### EXERCISE INSTRUCTIONS
According to the abstract below, what did aging JNK1/2LPC-KO mice spontaneously develop?

JNK signaling prevents biliary cyst formation through a CASPASE-8–dependent function of RIPK1 during aging

Katrin Müller, Hanna Honcharova-Biletska, Christiane Koppe, Michèle Egger, Lap Kwan Chan, Anne T. Schneider, Lena Küsgens, Friederike Böhm, Yannick Boege, Marc E. Healy, Johannes Schmitt, Sarah Comtesse, Mirco Castoldi, Christian Preisinger, Marta Szydlowska, Enrico Focaccia, Nadine T. Gaisa, Sven H. Loosen, Simone Jörs, Frank TackeChristoph Roderburg, Verena Keitel, Johannes G. Bode, Peter Boor, Roger J. Davis, Thomas Longerich, Fabian Geisler, Mathias Heikenwalder, Achim Weber, Mihael Vucur, Tom Luedde

Research output: Contribution to journalArticlepeer-review

7 Scopus citations

Abstract

The c-Jun N-terminal kinase (JNK) signaling pathway mediates adaptation to stress signals and has been associated with cell death, cell proliferation, and malignant transformation in the liver. However, up to now, its function was experimentally studied mainly in young mice. By generating mice with combined conditional ablation of Jnk1 and Jnk2 in liver parenchymal cells (LPCs) (JNK1/2LPC-KO mice; KO, knockout), we unraveled a function of the JNK pathway in the regulation of liver homeostasis during aging. Aging JNK1/2LPC-KO mice spontaneously developed large biliary cysts that originated from the biliary cell compartment. Mechanistically, we could show that cyst formation in livers of JNK1/2LPC-KO mice was dependent on receptor-interacting protein kinase 1 (RIPK1), a known regulator of cell survival, apoptosis, and necroptosis. In line with this, we showed that RIPK1 was overexpressed in the human cyst epithelium of a subset of patients with polycystic liver disease. Collectively, these data reveal a functional interaction between JNK signaling and RIPK1 in age-related progressive cyst development. Thus, they provide a functional linkage between stress adaptation and programmed cell death (PCD) in the maintenance of liver homeostasis during aging.

### EXERCISE DATA

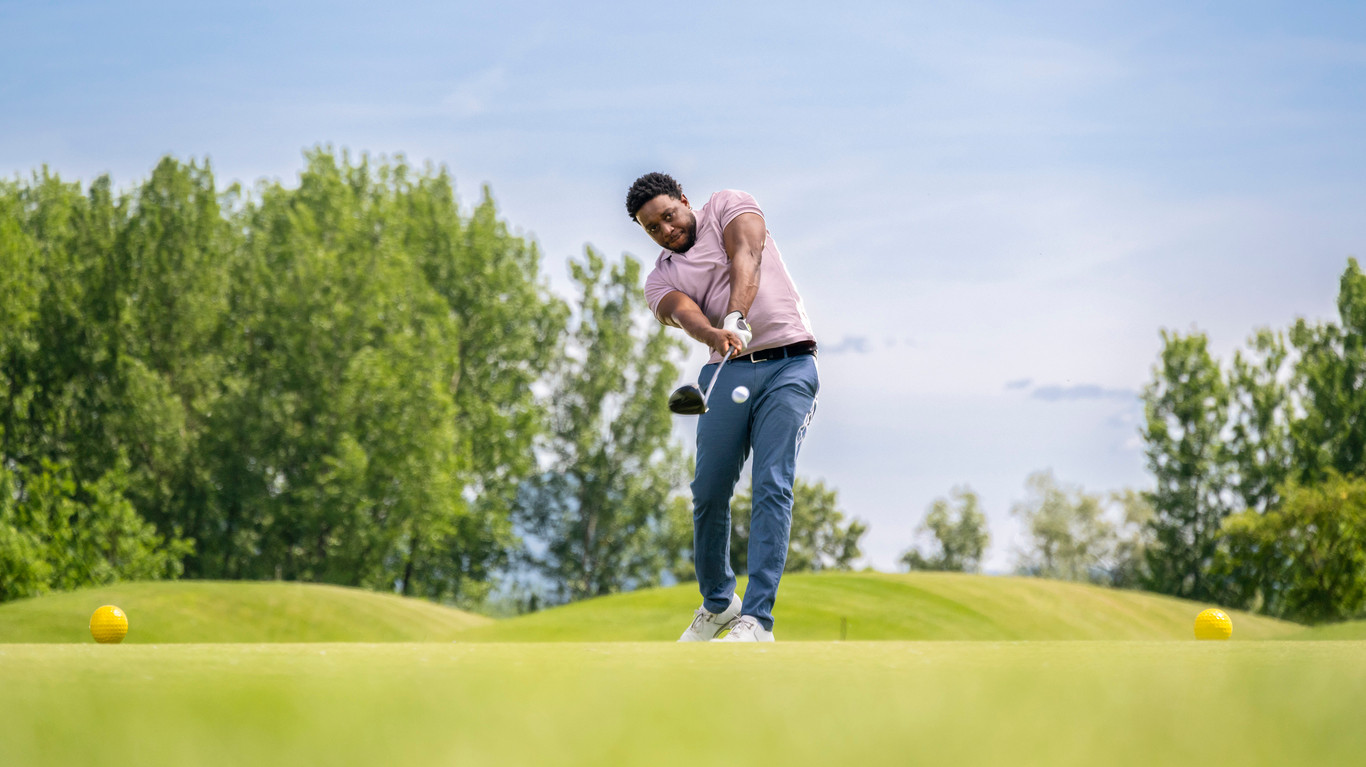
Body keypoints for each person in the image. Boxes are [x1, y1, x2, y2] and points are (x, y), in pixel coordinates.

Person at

### ANSWER TO THIS EXERCISE
Large biliary cysts that originated from the biliary cell compartment.